The model shows strong predictive accuracy across all major regression metrics.  
Below is a summary of the results and what each metric indicates about performance.

#### Validation Metrics
- **RMSE: 0.4666**  
  Measures the square-root of the average squared error. Lower values indicate tighter predictions.  
  This value suggests the model’s errors are small and well‑controlled.

- **MAE: 0.2781**  
  Represents the average absolute difference between predictions and true values.  
  A low MAE confirms that the model is consistently close to the target.

- **Median AE: 0.1800**  
  The median absolute error is even lower than MAE, meaning most predictions are very accurate and the error distribution is stable.

- **MAPE: 1.29%**  
  Shows the average percentage error.
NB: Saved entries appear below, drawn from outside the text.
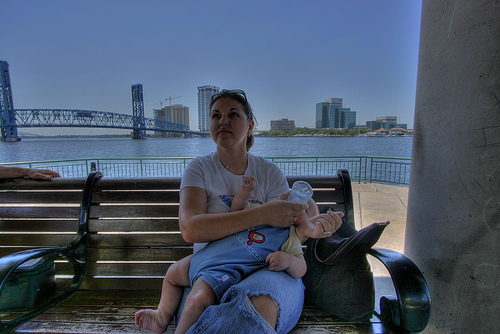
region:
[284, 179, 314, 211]
baby bottle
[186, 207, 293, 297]
blue baby onesie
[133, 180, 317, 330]
baby having a bottle in mom's arms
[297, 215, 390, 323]
black women's purse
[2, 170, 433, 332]
long wooden bench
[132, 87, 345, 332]
woman feeding her baby a bottle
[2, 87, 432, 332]
woman sitting on a bench feeding her baby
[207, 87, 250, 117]
black sunglasses on woman's head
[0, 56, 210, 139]
metal bridge over body of water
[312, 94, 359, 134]
tall buildings across the water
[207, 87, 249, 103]
the woman has glasses on her head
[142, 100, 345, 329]
the woman is holding a baby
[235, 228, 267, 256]
the baby's dress has a graphic print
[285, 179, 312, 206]
the woman is holding a baby bottle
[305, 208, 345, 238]
the woman has her fingers curled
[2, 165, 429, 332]
the woman is sitting on a bench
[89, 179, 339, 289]
the bench is made of wood boards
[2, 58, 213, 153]
a bridge is in the background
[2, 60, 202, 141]
the bridge is made of metal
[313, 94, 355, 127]
a building is in the distance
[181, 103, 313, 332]
a woman feeding a baby a bottle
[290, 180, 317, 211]
the bottle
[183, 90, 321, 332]
a woman holding a baby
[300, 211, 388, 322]
the purse of the lady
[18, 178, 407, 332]
a wooden bench the lady is sitting on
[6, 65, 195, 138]
a blue bridge over the water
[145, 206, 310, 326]
a baby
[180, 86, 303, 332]
a lady with a hole in her jeans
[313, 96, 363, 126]
a building in the background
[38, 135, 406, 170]
water behind the lady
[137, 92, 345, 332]
the woman is feeding a baby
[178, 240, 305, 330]
the woman is wearing jeans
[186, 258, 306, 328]
the jeans are blue in color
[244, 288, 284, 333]
the jeans have a tear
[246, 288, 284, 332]
the jean is torn at the knee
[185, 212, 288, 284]
the baby is wearing a blue dress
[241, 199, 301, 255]
the baby is wearing a short sleeve shirt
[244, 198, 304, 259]
the shirt is yellow in color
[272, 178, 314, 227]
the woman is holding a baby bottle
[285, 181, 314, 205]
the bottle is made of plastic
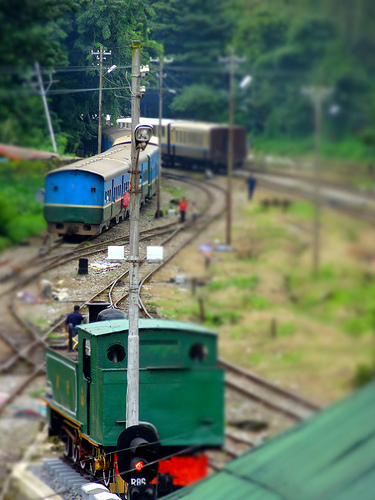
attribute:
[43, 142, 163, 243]
train car — parked, blue, green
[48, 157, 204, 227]
train — blue 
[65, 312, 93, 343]
shirt — blue 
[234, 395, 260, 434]
trees — green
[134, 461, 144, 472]
light — on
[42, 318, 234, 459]
tracks — green 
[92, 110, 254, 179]
train — brown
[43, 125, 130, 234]
train — long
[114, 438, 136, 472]
plate — black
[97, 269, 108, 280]
rock — gray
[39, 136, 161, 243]
train — blue 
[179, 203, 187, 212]
shirt — red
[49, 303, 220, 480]
cab — red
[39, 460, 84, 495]
plates — silver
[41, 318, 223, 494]
cab — green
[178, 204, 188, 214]
shirt — red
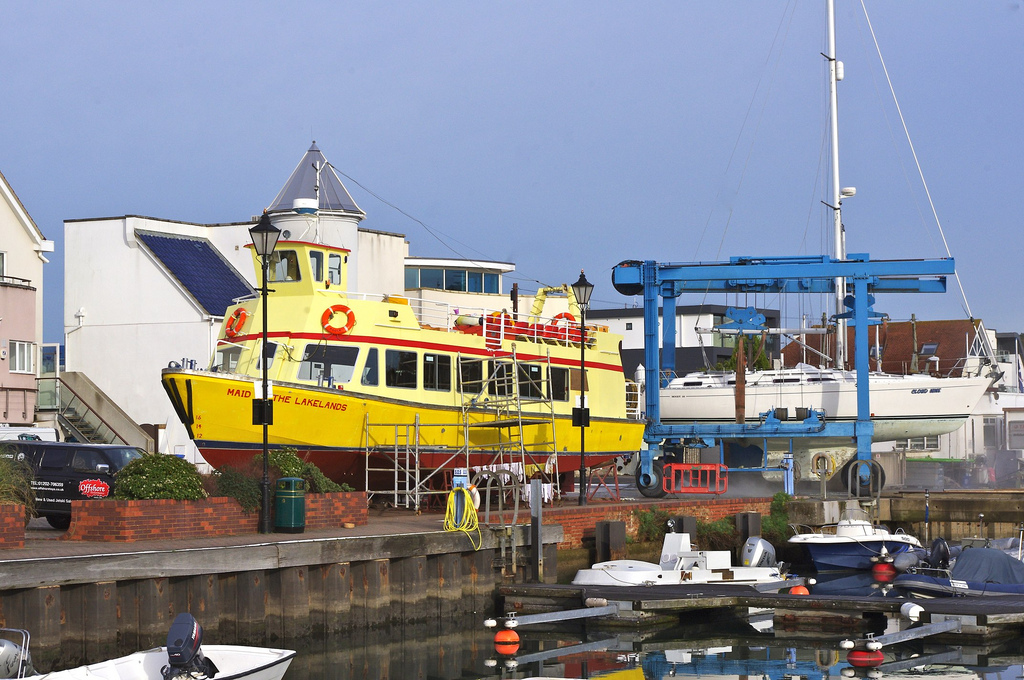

After excluding zero targets, the model achieves a very low percentage error, indicating strong relative accuracy.

- **R²: 0.9408**  
  Indicates that the model explains ~94% of the variance in the validation data.  
  This reflects a strong fit without signs of underfitting.

Overall, the model performs reliably on the validation sample, with low error magnitudes and high explanatory power.